RECORDS SHOWN Start Marker

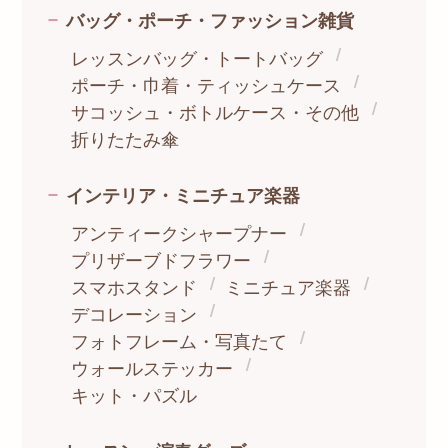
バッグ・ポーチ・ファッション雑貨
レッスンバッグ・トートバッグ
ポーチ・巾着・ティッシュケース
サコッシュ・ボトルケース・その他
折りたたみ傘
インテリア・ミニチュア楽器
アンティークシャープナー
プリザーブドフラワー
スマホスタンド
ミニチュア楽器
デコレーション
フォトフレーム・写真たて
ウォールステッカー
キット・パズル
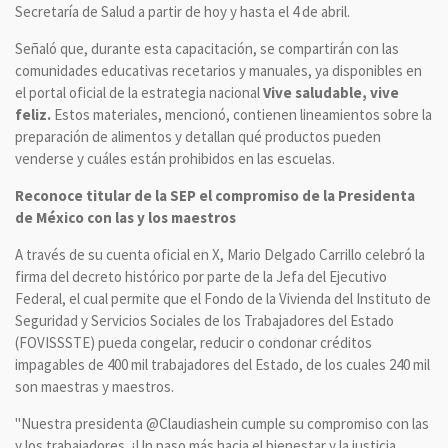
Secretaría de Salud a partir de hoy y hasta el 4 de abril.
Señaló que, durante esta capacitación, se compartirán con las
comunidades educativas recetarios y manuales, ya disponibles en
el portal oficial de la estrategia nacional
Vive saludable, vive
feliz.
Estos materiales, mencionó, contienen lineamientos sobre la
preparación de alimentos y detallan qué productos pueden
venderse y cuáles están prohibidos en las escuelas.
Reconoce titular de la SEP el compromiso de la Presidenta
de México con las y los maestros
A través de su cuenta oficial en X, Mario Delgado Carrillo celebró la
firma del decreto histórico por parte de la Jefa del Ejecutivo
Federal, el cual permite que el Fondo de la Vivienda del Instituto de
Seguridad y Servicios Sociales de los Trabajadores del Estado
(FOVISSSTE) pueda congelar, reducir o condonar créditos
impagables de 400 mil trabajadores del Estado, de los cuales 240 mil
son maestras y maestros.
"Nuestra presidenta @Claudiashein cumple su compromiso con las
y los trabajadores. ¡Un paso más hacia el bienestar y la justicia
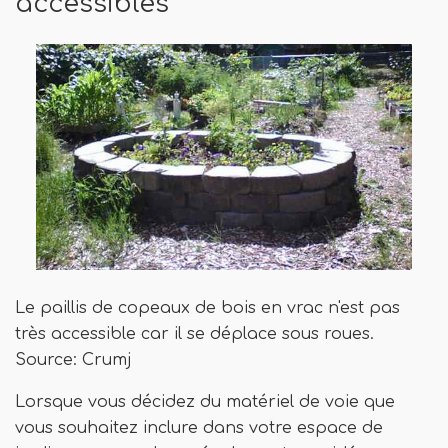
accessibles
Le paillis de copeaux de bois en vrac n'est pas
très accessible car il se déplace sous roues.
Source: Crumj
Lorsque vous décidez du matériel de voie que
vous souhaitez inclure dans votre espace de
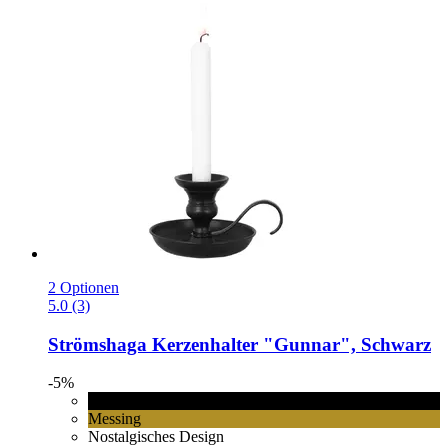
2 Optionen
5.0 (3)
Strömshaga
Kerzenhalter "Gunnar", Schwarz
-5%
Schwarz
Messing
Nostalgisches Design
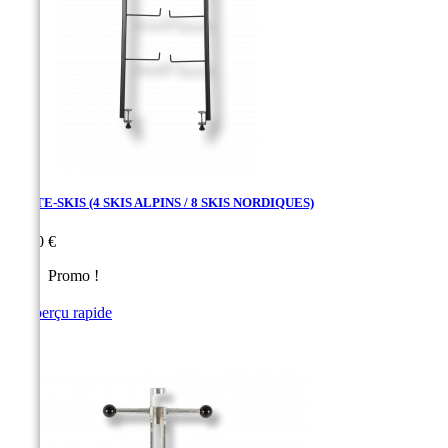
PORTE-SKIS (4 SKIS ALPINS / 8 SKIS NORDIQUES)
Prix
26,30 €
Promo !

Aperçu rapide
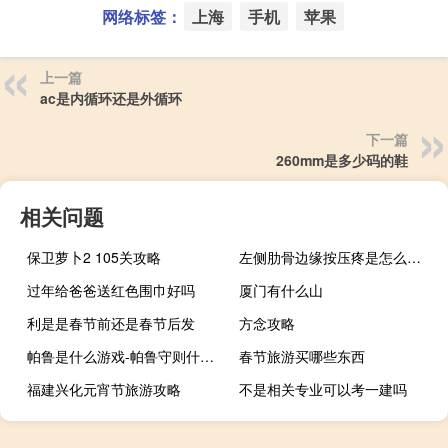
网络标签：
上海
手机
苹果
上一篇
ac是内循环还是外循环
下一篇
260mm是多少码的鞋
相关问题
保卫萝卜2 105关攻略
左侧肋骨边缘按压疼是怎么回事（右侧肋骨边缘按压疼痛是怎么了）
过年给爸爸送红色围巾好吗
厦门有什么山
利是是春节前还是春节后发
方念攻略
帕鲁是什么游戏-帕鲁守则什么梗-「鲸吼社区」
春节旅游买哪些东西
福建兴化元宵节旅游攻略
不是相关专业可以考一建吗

RECORDS SHOWN End Marker

Copy word for word the part of the items that runs from the line containing "PORTE-SKIS (4 SKIS ALPINS / 8 SKIS NORDIQUES)" through the end of the items. Leave the pictures out of your copy.

PORTE-SKIS (4 SKIS ALPINS / 8 SKIS NORDIQUES)
Prix
26,30 €
Promo !

Aperçu rapide
网络标签：
上海
手机
苹果
上一篇
ac是内循环还是外循环
下一篇
260mm是多少码的鞋
相关问题
保卫萝卜2 105关攻略
左侧肋骨边缘按压疼是怎么回事（右侧肋骨边缘按压疼痛是怎么了）
过年给爸爸送红色围巾好吗
厦门有什么山
利是是春节前还是春节后发
方念攻略
帕鲁是什么游戏-帕鲁守则什么梗-「鲸吼社区」
春节旅游买哪些东西
福建兴化元宵节旅游攻略
不是相关专业可以考一建吗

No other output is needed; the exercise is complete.